EXERCISE DATA →
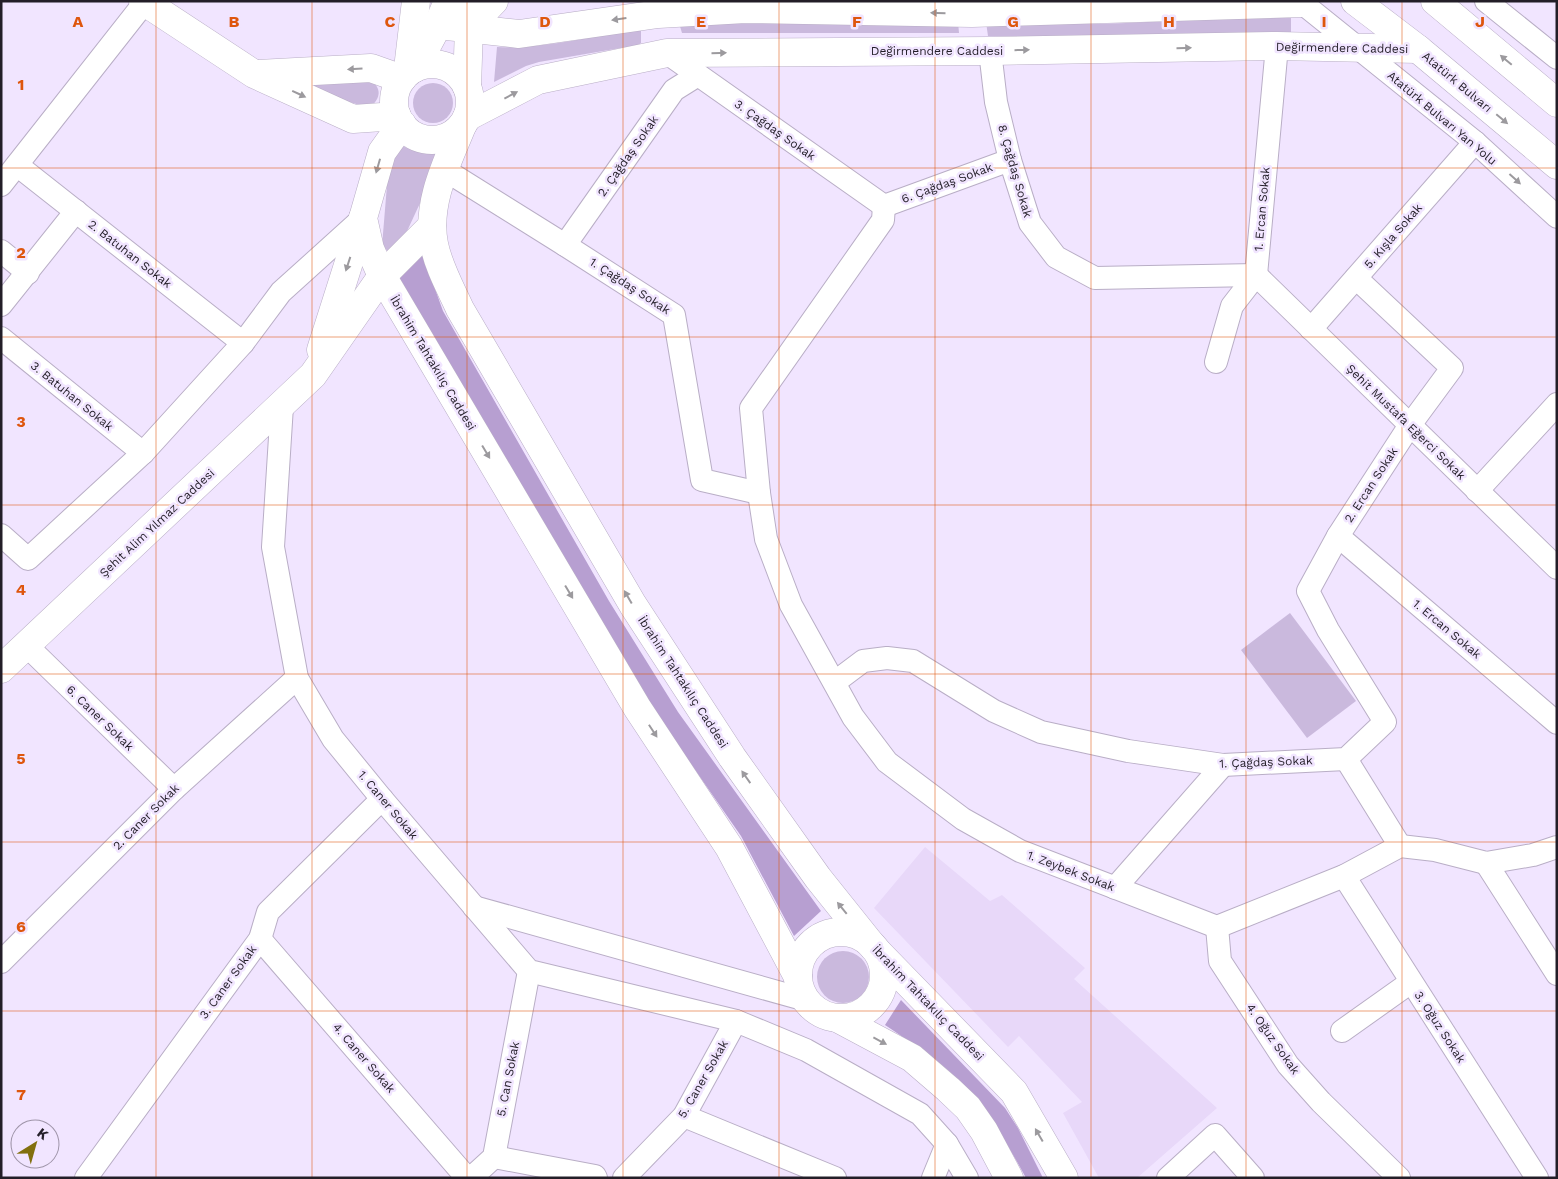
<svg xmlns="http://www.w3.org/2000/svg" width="1558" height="1179" font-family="'Work Sans',sans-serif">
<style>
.built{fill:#e8d8f9}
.green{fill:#cab9dd}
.forest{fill:#b79fd1}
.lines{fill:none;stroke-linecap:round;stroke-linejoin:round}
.street-casing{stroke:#b9aec6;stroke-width:24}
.secondary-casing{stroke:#b9aec6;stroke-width:29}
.primary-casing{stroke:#b9aec6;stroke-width:29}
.highway-casing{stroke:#b9aec6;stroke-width:29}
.street{stroke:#fff;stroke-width:22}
.secondary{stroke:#fff;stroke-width:28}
.primary{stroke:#fff;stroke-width:28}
.highway{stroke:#fff;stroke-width:28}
.oneway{fill:#9c9a9e}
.grid{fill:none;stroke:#de560d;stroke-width:1;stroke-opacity:0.55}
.labels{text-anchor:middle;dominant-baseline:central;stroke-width:5;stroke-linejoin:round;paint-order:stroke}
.street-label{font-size:12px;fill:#231e28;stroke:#f1e5ff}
.grid-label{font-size:16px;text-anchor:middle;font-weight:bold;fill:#de560d;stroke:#f1e5ff;stroke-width:5;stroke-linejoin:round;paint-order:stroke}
</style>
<rect width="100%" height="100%" fill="#f1e5ff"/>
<!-- built -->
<path class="built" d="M925 847 990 901 1002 895 1085 968 1074 979 1217 1108 1137 1178H1099L1063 1113 1082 1102 1019 1036 1008 1047 874 908Z"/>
<!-- green -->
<g class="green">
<path d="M1280 16 1291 18V32L1285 36H988L986 22 1104 24Z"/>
<path d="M958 22 959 33H682L679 23Z"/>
<path d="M637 28 641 29V43L638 45 539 62 526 66 494 82 497 47C544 49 591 37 637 28Z"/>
<path d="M370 79C382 89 381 97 370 108L291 85Z"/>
<circle cx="433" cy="103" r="20"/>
<path d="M397 146 439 152 421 201 402 242 389 252 382 246 388 173Z"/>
<path d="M1290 613 1356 701 1307 738 1241 650Z"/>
<circle cx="843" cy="977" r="26"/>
</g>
<!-- forest -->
<g class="forest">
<path d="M421 250 443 311 609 601 678 712 821 911 794 936 741 836 652 708 398 278Z"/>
<path d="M901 1000 1005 1108 1018 1128 1043 1178H1026C1005 1140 983 1101 950 1072 930 1054 907 1040 885 1025Z"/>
</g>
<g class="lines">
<!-- street casing -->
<g class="street-casing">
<g id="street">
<path d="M1486 1 1557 58"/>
<path d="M1302 3 1475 142 1557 217"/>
<path d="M990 51 996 102 1010 160 1030 223 1056 257 1095 278 1256 275 1557 568"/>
<path d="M667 53 884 206"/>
<path d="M17 165 243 343"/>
<path d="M445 170 565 245 674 315 702 480 759 493"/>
<path d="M1 185 145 2"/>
<path d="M884 206 883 220 751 408 759 493 766 539 791 605 853 717 887 762 963 819 1020 851 1217 927 1344 876 1400 846 1435 850 1486 863 1533 855 1557 847"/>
<path d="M884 206 1010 160"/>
<path d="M565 245 674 90 698 75"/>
<path d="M1 251 28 273"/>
<path d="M1 305 76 211"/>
<path d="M1311 329 1475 142"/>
<path d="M1 338 143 453"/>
<path d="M1216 362 1232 306 1256 275 1277 46"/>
<path d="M282 406 273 547 297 678 333 739 382 799 529 971 736 1021 806 1050 920 1114 947 1144 967 1178"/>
<path d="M1477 491 1557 404"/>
<path d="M1 535 28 559 143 453 243 343 281 292 363 218"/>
<path d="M1338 536 1557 723"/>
<path d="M27 646 174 789"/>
<path d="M835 682 863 661 887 658 913 661 994 711 1041 732 1128 751 1223 765 1346 759 1385 722 1328 630 1308 591 1338 536 1410 425 1452 368 1356 278"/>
<path d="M1346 759 1400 846"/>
<path d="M1486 863 1557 974"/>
<path d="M1344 876 1537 1178"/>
<path d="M1115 888 1223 765"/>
<path d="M474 907 806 1000"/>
<path d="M1217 927 1220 961 1288 1065 1321 1102 1399 1178"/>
<path d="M260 939 467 1178"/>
<path d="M1 962 174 789 297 678"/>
<path d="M1342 1031 1411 982"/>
<path d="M684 1116 835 1178"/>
<path d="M494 1157 595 1176 596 1178"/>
<path d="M86 1178 260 939 268 912 382 799"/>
<path d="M471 1178 494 1157 529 971"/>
<path d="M624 1178 684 1116 736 1021"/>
<path d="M933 1178 947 1144"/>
<path d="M1168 1178 1215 1135 1253 1178"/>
</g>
</g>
<!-- secondary casing -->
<g class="secondary-casing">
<g id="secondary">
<path d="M143 1 254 74 353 119 397 116"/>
<path d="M438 25 519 34 658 14 745 9 972 13 1302 3 1301 1"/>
<path d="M258 74 371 68 402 79"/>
<path d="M467 117 538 80 667 53 990 51 1277 46 1418 49"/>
<path d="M321 350 363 218"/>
<path d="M1 669 313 375 382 276"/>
</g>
</g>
<!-- primary casing -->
<g class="primary-casing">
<g id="primary">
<circle cx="432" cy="102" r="38"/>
<path d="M415 68 438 25 448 1"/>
<path d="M408 69 416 1"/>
<path d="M467 87 469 27 472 1"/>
<path d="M402 124 382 152 363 218 370 249 382 276 638 709 729 847 798 977"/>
<path d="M462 126C447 163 426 203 434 244 438 266 451 289 460 309L633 605 732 757 818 878 874 948 1014 1092 1064 1178"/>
<path d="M382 276 432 226"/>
<circle cx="841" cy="975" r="43"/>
<path d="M837 1018 912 1058 948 1089 968 1108 984 1131 1009 1178"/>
</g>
</g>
<!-- highway casing -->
<g class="highway-casing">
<g id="highway">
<path d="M1355 1 1418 49 1557 165"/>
<path d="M1435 1 1557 103"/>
<path d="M469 27 494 1"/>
</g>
</g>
<!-- street -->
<use href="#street" class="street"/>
<!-- secondary -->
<use href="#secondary" class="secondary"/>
<!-- primary -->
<use href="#primary" class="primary"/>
<!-- highway -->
<use href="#highway" class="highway"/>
</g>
<!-- one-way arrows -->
<defs><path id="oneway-solid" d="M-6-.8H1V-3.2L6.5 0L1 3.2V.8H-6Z" transform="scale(1.25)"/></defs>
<g class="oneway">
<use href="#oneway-solid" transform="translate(938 13) rotate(-179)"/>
<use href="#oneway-solid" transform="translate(619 19) rotate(172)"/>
<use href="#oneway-solid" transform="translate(1184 48) rotate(-1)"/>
<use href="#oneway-solid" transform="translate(1022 50) rotate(-1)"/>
<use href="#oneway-solid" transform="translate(719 53) rotate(-1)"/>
<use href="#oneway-solid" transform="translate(1506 60) rotate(-140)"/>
<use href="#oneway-solid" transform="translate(355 69) rotate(177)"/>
<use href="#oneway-solid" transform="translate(299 94) rotate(25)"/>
<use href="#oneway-solid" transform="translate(511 95) rotate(-28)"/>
<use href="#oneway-solid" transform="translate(1502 119) rotate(40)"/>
<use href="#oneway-solid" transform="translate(378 166) rotate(106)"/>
<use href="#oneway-solid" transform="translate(1515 179) rotate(42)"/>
<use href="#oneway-solid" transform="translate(348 264) rotate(108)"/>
<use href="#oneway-solid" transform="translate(486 452) rotate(59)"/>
<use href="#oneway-solid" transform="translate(569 592) rotate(59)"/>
<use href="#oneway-solid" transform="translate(628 597) rotate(-120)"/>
<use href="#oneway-solid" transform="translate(653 731) rotate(57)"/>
<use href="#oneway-solid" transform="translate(746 777) rotate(-125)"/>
<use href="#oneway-solid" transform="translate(842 908) rotate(-129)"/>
<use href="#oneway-solid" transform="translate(880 1041) rotate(28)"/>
<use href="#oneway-solid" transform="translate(1039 1135) rotate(-120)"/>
</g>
<!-- grid -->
<path class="grid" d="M156 1V1178M312 1V1178M467 1V1178M623 1V1178M779 1V1178M935 1V1178M1091 1V1178M1246 1V1178M1402 1V1178M1 168H1557M1 337H1557M1 505H1557M1 674H1557M1 842H1557M1 1011H1557"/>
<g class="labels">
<!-- street labels -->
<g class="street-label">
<text transform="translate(1342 48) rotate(1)">Değirmendere Caddesi</text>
<text x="937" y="51">Değirmendere Caddesi</text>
<text transform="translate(1457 82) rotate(40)">Atatürk Bulvarı</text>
<text transform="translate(1442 118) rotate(40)">Atatürk Bulvarı Yan Yolu</text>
<text transform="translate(775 130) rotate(35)">3. Çağdaş Sokak</text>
<text transform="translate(628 156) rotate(-55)">2. Çağdaş Sokak</text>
<text transform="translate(1015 171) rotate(74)">8. Çağdaş Sokak</text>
<text transform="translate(947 183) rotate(-20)">6. Çağdaş Sokak</text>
<text transform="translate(1262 209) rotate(-85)">1. Ercan Sokak</text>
<text transform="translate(1393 236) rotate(-49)">5. Kışla Sokak</text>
<text transform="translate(130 254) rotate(38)">2. Batuhan Sokak</text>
<text transform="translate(630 286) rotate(33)">1. Çağdaş Sokak</text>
<text transform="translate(433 363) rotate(59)">İbrahim Tahtakılıç Caddesi</text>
<text transform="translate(72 396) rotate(39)">3. Batuhan Sokak</text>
<text transform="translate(1406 422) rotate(44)">Şehit Mustafa Eğerci Sokak</text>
<text transform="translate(1371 485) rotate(-57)">2. Ercan Sokak</text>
<text transform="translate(157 523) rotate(-43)">Şehit Alim Yılmaz Caddesi</text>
<text transform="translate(1447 629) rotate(40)">1. Ercan Sokak</text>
<text transform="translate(683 682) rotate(57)">İbrahim Tahtakılıç Caddesi</text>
<text transform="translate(100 718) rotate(44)">6. Caner Sokak</text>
<text transform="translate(1266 762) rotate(-2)">1. Çağdaş Sokak</text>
<text transform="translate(388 805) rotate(50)">1. Caner Sokak</text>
<text transform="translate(146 817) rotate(-45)">2. Caner Sokak</text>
<text transform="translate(1071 871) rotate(21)">1. Zeybek Sokak</text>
<text transform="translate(228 982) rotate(-54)">3. Caner Sokak</text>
<text transform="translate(928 1003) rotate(46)">İbrahim Tahtakılıç Caddesi</text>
<text transform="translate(1440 1027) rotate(57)">3. Oğuz Sokak</text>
<text transform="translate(1273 1039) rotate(55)">4. Oğuz Sokak</text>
<text transform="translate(364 1058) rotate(49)">4. Caner Sokak</text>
<text transform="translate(508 1079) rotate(-79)">5. Can Sokak</text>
<text transform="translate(703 1079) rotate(-60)">5. Caner Sokak</text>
</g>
</g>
<g class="grid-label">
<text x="78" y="27">A</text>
<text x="234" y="27">B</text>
<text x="390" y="27">C</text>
<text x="545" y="27">D</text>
<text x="701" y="27">E</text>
<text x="857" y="27">F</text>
<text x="1013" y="27">G</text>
<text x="1169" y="27">H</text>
<text x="1324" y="27">I</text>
<text x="1480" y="27">J</text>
<text x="21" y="90">1</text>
<text x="21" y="258">2</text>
<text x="21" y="427">3</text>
<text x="21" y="595">4</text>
<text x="21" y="764">5</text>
<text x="21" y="932">6</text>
<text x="21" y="1100">7</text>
</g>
<!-- border -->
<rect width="1558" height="1179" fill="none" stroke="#231e28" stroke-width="5"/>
<!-- north arrow -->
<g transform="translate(35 1144) rotate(37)"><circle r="24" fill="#f1e5ff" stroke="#9f95a9"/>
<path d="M0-4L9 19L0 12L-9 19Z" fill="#826f0e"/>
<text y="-8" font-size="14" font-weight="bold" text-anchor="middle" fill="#231e28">K</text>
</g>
</svg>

ASSIGNED TASK → Report all lines of the data that include the word "labels".

THE ANSWER →
.labels{text-anchor:middle;dominant-baseline:central;stroke-width:5;stroke-linejoin:round;paint-order:stroke}
<g class="labels">
<!-- street labels -->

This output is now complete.